SET TASK
Reproduce every line of the data below verbatim, from the first line to the last.

[Collection entries]
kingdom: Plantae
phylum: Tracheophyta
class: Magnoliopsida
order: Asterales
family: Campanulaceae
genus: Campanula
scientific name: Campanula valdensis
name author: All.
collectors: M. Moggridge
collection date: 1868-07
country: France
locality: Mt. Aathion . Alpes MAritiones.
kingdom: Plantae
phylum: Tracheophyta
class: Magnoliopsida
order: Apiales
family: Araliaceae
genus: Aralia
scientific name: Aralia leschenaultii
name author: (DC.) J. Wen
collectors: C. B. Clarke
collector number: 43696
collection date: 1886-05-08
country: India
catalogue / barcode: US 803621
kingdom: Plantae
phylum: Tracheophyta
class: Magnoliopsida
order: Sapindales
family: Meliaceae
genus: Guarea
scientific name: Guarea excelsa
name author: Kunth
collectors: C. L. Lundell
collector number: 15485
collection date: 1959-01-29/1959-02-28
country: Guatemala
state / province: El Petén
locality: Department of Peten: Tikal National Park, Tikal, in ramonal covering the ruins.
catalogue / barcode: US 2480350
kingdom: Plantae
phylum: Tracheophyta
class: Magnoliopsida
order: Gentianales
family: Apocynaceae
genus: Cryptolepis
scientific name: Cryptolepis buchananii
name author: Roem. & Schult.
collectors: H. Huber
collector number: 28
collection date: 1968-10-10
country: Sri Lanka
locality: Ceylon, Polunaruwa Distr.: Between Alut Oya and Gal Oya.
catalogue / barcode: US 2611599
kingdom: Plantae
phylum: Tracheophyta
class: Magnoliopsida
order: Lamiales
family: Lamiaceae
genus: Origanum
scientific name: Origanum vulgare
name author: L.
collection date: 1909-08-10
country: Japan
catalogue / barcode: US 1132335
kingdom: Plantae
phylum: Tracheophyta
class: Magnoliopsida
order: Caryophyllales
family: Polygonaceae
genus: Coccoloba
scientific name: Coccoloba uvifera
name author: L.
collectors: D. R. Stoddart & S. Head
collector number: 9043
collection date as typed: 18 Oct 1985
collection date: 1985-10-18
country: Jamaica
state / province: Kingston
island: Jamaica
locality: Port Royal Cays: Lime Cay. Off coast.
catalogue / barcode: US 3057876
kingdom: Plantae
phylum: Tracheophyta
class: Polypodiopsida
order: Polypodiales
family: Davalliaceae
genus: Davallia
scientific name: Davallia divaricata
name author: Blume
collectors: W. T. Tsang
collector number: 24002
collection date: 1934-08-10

WRITTEN RESPONSE
kingdom: Plantae
phylum: Tracheophyta
class: Magnoliopsida
order: Asterales
family: Campanulaceae
genus: Campanula
scientific name: Campanula valdensis
name author: All.
collectors: M. Moggridge
collection date: 1868-07
country: France
locality: Mt. Aathion . Alpes MAritiones.
kingdom: Plantae
phylum: Tracheophyta
class: Magnoliopsida
order: Apiales
family: Araliaceae
genus: Aralia
scientific name: Aralia leschenaultii
name author: (DC.) J. Wen
collectors: C. B. Clarke
collector number: 43696
collection date: 1886-05-08
country: India
catalogue / barcode: US 803621
kingdom: Plantae
phylum: Tracheophyta
class: Magnoliopsida
order: Sapindales
family: Meliaceae
genus: Guarea
scientific name: Guarea excelsa
name author: Kunth
collectors: C. L. Lundell
collector number: 15485
collection date: 1959-01-29/1959-02-28
country: Guatemala
state / province: El Petén
locality: Department of Peten: Tikal National Park, Tikal, in ramonal covering the ruins.
catalogue / barcode: US 2480350
kingdom: Plantae
phylum: Tracheophyta
class: Magnoliopsida
order: Gentianales
family: Apocynaceae
genus: Cryptolepis
scientific name: Cryptolepis buchananii
name author: Roem. & Schult.
collectors: H. Huber
collector number: 28
collection date: 1968-10-10
country: Sri Lanka
locality: Ceylon, Polunaruwa Distr.: Between Alut Oya and Gal Oya.
catalogue / barcode: US 2611599
kingdom: Plantae
phylum: Tracheophyta
class: Magnoliopsida
order: Lamiales
family: Lamiaceae
genus: Origanum
scientific name: Origanum vulgare
name author: L.
collection date: 1909-08-10
country: Japan
catalogue / barcode: US 1132335
kingdom: Plantae
phylum: Tracheophyta
class: Magnoliopsida
order: Caryophyllales
family: Polygonaceae
genus: Coccoloba
scientific name: Coccoloba uvifera
name author: L.
collectors: D. R. Stoddart & S. Head
collector number: 9043
collection date as typed: 18 Oct 1985
collection date: 1985-10-18
country: Jamaica
state / province: Kingston
island: Jamaica
locality: Port Royal Cays: Lime Cay. Off coast.
catalogue / barcode: US 3057876
kingdom: Plantae
phylum: Tracheophyta
class: Polypodiopsida
order: Polypodiales
family: Davalliaceae
genus: Davallia
scientific name: Davallia divaricata
name author: Blume
collectors: W. T. Tsang
collector number: 24002
collection date: 1934-08-10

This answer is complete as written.